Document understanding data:
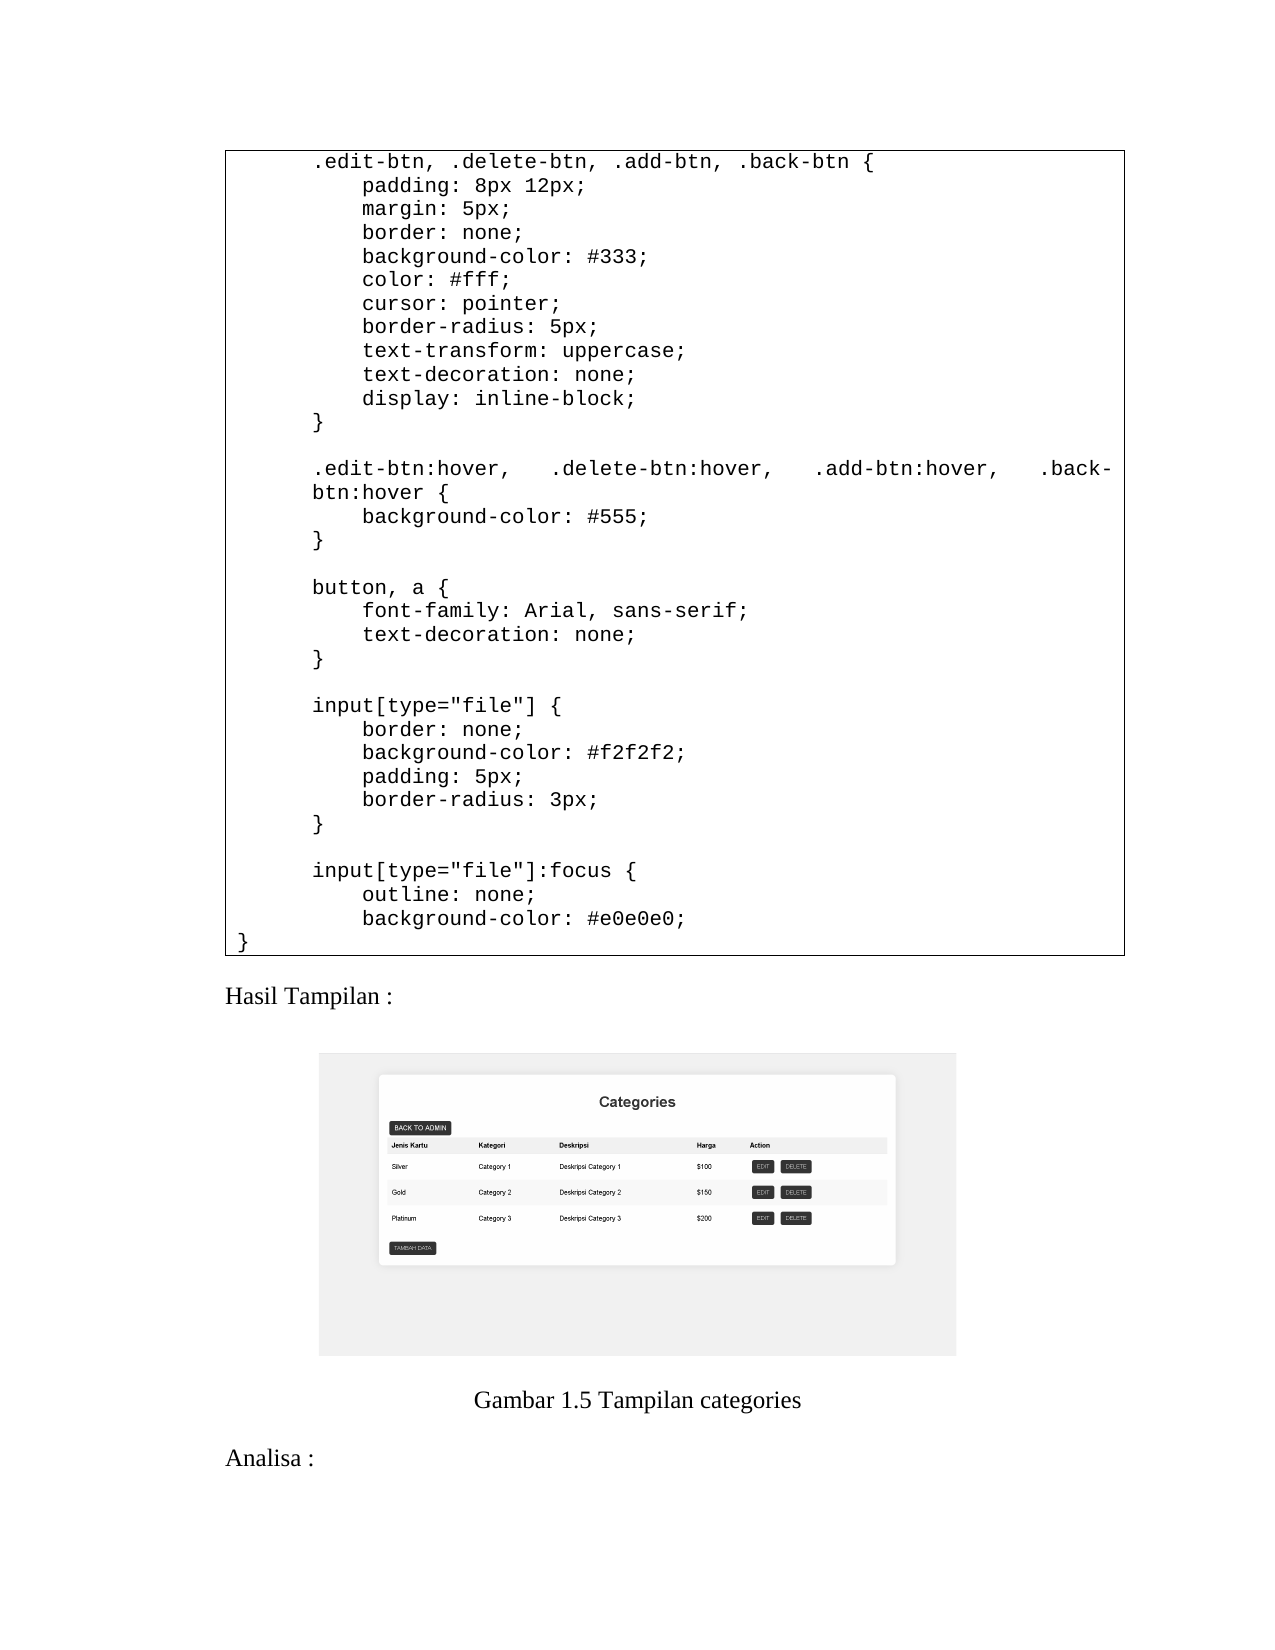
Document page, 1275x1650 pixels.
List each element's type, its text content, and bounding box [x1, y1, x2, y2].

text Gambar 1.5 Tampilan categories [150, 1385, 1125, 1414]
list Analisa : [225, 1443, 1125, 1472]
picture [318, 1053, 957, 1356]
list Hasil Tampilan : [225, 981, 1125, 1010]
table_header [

--

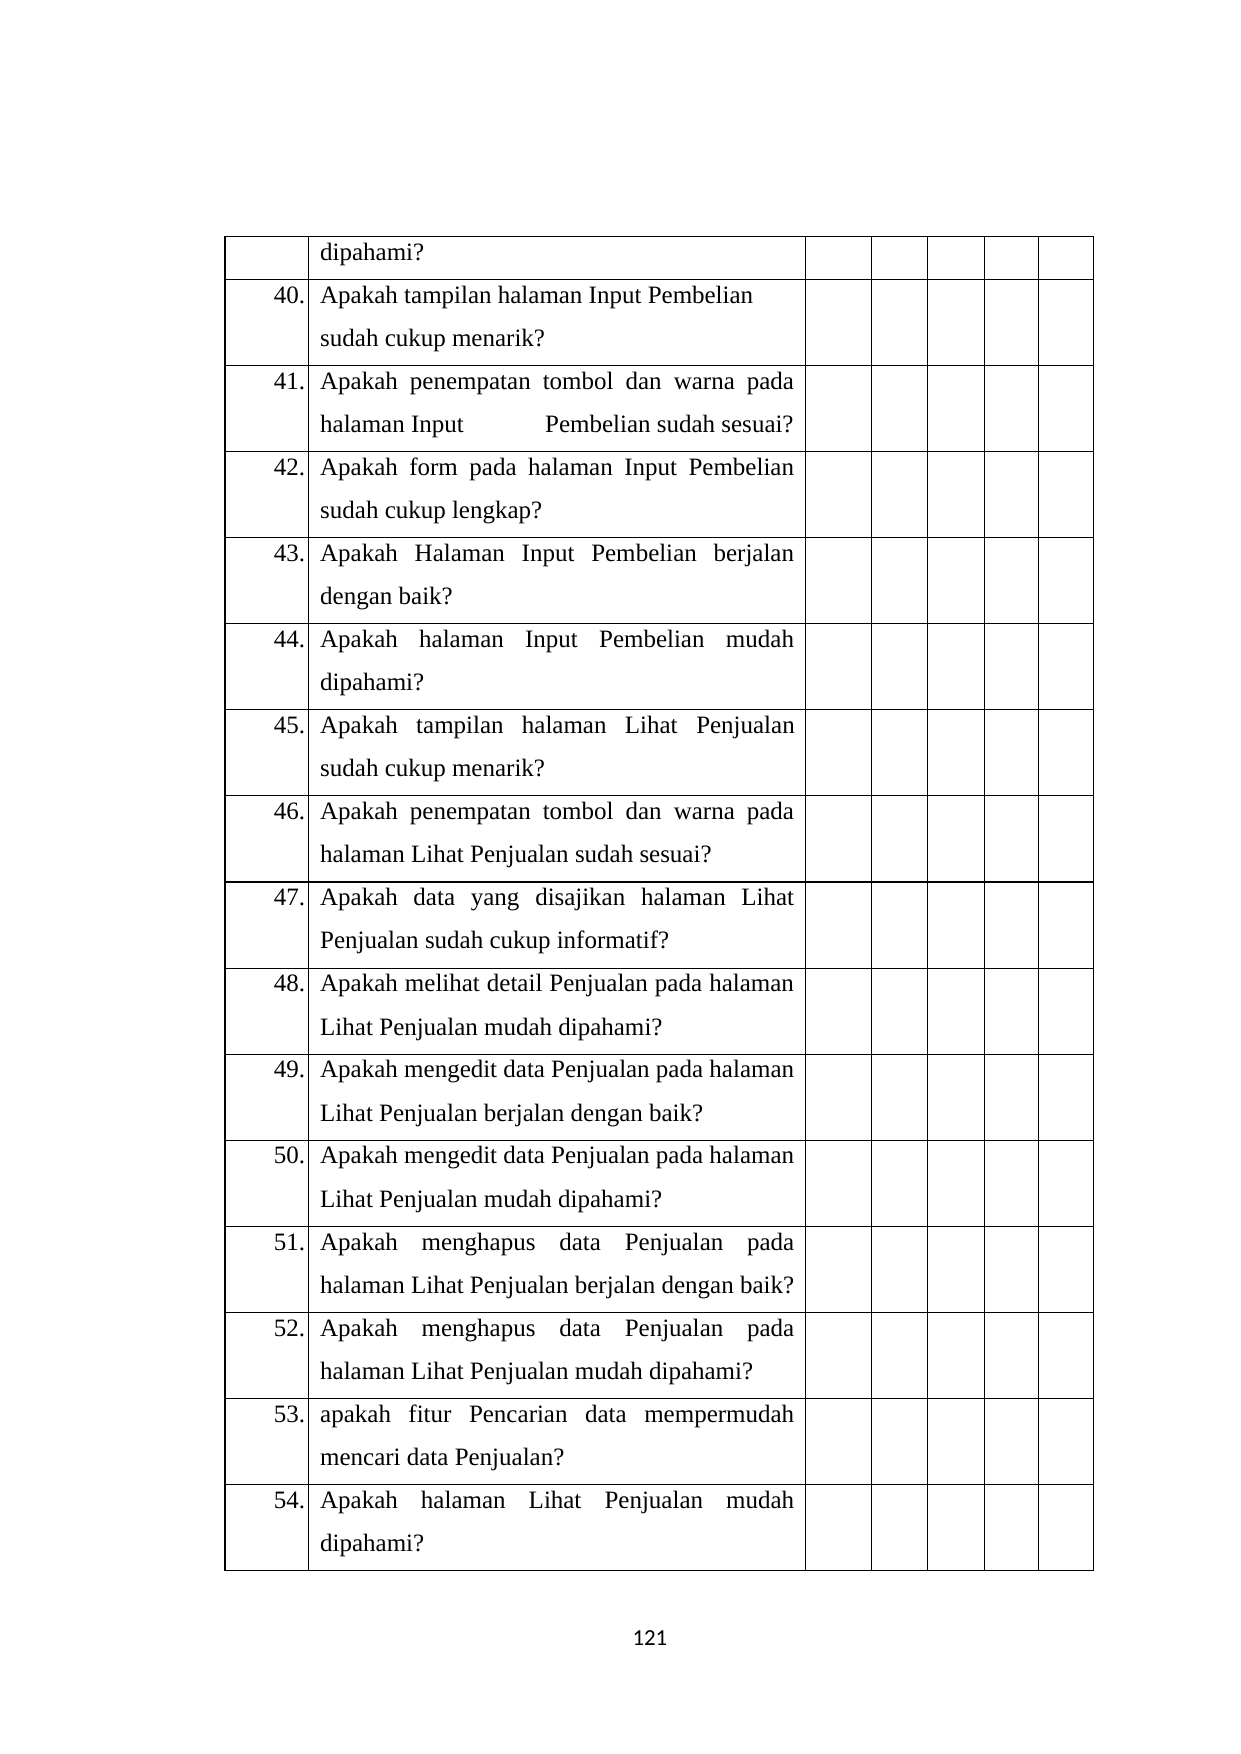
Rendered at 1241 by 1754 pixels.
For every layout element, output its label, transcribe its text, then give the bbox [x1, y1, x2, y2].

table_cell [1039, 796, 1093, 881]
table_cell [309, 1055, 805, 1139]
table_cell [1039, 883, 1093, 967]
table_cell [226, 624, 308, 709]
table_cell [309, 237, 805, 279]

...

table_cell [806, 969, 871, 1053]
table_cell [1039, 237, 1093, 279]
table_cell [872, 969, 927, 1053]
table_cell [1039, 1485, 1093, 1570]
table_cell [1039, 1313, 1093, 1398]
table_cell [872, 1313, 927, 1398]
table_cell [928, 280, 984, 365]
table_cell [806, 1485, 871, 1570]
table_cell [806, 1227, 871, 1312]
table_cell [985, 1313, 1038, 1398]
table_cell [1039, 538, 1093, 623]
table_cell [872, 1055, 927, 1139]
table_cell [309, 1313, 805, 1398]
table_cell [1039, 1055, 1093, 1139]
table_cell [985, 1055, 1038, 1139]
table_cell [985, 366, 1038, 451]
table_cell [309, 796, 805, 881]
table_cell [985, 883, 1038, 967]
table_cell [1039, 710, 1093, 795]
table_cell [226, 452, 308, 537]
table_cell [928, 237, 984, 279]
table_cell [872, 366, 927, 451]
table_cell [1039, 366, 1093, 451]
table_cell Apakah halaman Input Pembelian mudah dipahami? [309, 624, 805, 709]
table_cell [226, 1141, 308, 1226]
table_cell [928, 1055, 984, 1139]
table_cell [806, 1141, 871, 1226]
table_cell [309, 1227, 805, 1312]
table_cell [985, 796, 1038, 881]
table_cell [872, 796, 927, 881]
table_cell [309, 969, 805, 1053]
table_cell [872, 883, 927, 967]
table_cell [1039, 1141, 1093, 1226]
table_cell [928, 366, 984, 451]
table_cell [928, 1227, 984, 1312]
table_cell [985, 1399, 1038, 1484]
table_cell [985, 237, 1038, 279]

### Try it
As listed above, the lines from the line with "table_cell [309, 1313, 805, 1398]" to the line with "table_cell [309, 969, 805, 1053]" are to be echoed exactly, with both ends included and nothing added.

### The answer
table_cell [309, 1313, 805, 1398]
table_cell [1039, 1055, 1093, 1139]
table_cell [985, 1055, 1038, 1139]
table_cell [985, 366, 1038, 451]
table_cell [309, 796, 805, 881]
table_cell [985, 883, 1038, 967]
table_cell [1039, 710, 1093, 795]
table_cell [226, 452, 308, 537]
table_cell [928, 237, 984, 279]
table_cell [872, 366, 927, 451]
table_cell [1039, 366, 1093, 451]
table_cell Apakah halaman Input Pembelian mudah dipahami? [309, 624, 805, 709]
table_cell [226, 1141, 308, 1226]
table_cell [928, 1055, 984, 1139]
table_cell [806, 1141, 871, 1226]
table_cell [309, 1227, 805, 1312]
table_cell [985, 796, 1038, 881]
table_cell [872, 796, 927, 881]
table_cell [309, 969, 805, 1053]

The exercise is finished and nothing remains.